◆ TASK OBJECTIVE: According to the post on Django and application state, what would an application state interface make easier, and why? Answer in one to three sentences.

◆ PAGE EXTRACT:
[Start of Attachment]

Django and Application State

Posted 1 year, 9 months ago | Originally written on 16 Aug 2022

Ever since I started writing applications in Django, one of the things that has perennially troubled me is the lack of awareness that Django apps have for application state. There is no interface by which a developer can express application state. While the framework does a remarkable job of capturing the various entities involved in working with individual model objects, routing HTML requests and rendering markup, most applications work with groups of model objects optionally handing related resources such as files on disk. The number of valid states by which groups of entities can exist in is the application state and is independent of the interaction handling (i.e., url routing and view rendering). Such a application state interface would somehow (I honestly have no clue) take in sets of models and resources and have a way to declaratively making, managing and reporting the application's state. With such an arrangement, it will be very easy to write robust code while maintaining clean views, rather than littering get() and post() methods with lots of branches, making the code unreadable.

[End of Attachment]

◆ SUPPLIED DATA:
[Start of Attachment]

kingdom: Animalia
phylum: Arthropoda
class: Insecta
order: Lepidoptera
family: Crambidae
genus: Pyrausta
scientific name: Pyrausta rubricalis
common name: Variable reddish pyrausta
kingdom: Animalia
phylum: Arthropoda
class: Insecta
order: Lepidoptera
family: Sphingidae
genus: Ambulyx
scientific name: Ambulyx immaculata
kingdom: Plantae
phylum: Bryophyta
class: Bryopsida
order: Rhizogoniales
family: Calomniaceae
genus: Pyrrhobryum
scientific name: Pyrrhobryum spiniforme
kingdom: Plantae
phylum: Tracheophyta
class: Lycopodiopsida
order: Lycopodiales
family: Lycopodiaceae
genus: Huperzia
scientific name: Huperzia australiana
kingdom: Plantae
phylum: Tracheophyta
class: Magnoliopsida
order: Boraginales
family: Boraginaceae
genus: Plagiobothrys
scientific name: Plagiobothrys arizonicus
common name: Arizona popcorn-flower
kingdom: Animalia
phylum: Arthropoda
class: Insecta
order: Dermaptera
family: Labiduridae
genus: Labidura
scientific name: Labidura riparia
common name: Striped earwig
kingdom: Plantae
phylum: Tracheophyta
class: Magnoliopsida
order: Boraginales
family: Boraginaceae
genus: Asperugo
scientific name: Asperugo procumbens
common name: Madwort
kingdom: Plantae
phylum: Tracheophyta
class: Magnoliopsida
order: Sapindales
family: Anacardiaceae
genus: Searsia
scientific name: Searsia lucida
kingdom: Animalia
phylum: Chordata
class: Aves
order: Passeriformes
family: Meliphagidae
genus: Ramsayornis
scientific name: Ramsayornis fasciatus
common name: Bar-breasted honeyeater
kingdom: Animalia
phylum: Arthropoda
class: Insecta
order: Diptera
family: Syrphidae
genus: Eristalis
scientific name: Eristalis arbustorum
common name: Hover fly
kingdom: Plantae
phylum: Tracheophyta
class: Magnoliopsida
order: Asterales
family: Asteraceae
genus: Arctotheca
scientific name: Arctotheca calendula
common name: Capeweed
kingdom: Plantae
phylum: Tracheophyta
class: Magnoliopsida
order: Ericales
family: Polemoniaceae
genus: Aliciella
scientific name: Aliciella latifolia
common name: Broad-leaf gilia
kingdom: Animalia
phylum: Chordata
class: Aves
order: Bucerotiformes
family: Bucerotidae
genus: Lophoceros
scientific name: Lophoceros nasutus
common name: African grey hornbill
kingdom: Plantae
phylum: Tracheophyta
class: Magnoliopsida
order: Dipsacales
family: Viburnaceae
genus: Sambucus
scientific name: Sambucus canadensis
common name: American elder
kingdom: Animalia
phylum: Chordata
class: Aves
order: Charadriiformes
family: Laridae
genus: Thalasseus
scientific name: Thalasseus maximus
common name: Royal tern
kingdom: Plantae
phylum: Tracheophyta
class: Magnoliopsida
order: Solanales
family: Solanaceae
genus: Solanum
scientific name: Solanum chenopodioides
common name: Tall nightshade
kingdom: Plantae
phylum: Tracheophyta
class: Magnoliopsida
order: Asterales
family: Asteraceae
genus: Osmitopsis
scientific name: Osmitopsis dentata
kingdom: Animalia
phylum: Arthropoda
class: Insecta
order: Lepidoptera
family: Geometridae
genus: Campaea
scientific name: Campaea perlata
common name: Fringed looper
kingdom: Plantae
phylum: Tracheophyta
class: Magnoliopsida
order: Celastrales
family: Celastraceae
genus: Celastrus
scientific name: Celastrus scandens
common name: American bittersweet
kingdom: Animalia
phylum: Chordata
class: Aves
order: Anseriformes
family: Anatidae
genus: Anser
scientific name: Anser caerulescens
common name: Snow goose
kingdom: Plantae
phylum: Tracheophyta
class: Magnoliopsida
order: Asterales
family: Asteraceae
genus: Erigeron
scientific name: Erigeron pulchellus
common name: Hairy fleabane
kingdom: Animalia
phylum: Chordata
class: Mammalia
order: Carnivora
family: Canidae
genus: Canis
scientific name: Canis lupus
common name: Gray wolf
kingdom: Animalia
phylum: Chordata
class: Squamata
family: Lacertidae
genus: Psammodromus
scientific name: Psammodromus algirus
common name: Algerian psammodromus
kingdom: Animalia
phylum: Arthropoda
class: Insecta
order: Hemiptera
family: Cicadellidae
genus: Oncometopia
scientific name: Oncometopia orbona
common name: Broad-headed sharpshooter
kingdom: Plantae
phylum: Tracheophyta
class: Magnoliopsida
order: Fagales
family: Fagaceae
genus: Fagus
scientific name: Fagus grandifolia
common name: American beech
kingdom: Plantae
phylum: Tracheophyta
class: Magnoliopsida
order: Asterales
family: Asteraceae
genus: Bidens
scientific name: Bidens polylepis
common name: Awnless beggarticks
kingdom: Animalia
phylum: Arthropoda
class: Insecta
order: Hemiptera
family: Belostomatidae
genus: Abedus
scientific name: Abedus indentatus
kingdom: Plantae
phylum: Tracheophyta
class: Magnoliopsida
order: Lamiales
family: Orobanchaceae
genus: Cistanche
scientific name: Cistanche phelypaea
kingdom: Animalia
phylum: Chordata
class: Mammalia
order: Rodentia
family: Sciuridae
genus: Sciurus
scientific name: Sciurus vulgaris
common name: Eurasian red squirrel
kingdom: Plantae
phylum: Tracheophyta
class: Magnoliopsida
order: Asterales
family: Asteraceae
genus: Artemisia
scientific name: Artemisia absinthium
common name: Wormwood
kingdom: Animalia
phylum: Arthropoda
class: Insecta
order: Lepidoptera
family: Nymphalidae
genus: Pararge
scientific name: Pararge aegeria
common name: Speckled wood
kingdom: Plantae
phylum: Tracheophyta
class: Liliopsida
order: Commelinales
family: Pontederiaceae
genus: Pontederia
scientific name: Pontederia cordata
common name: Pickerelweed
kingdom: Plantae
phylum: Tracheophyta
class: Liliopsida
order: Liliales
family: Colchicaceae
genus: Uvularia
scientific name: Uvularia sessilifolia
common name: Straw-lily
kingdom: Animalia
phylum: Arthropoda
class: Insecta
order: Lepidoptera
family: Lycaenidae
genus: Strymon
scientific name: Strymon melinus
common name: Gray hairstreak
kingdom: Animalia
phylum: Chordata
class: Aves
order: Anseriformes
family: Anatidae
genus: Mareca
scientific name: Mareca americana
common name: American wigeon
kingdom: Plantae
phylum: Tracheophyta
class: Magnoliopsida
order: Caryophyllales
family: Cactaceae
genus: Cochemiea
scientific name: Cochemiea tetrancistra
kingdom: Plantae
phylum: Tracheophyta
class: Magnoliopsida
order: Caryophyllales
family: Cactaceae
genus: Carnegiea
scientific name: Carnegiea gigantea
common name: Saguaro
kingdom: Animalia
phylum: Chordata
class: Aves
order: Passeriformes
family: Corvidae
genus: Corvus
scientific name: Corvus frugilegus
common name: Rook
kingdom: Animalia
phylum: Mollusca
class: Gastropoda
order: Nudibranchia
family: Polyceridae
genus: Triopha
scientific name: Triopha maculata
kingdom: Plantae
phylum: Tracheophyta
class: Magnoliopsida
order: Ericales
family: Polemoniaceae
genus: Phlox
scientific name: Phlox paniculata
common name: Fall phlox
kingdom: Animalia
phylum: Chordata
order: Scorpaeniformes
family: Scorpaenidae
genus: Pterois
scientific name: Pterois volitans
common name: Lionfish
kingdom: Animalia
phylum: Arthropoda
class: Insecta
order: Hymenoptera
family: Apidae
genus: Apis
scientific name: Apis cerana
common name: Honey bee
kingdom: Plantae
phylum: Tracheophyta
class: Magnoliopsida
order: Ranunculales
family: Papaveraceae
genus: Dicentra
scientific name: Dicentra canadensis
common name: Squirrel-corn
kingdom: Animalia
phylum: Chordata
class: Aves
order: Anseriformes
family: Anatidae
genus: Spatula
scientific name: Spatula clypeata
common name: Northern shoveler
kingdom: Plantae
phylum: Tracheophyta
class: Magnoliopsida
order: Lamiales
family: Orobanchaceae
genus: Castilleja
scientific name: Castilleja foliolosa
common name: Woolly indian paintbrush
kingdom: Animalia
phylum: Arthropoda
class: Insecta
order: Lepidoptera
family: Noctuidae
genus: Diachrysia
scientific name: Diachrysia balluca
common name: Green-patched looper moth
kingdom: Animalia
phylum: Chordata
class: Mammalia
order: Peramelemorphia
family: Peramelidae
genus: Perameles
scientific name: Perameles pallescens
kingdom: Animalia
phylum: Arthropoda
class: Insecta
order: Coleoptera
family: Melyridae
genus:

[End of Attachment]

◆ YOUR SOLUTION: It would make it very easy to write robust code while keeping views clean. Without it, get() and post() methods end up littered with many branches, which makes the code unreadable.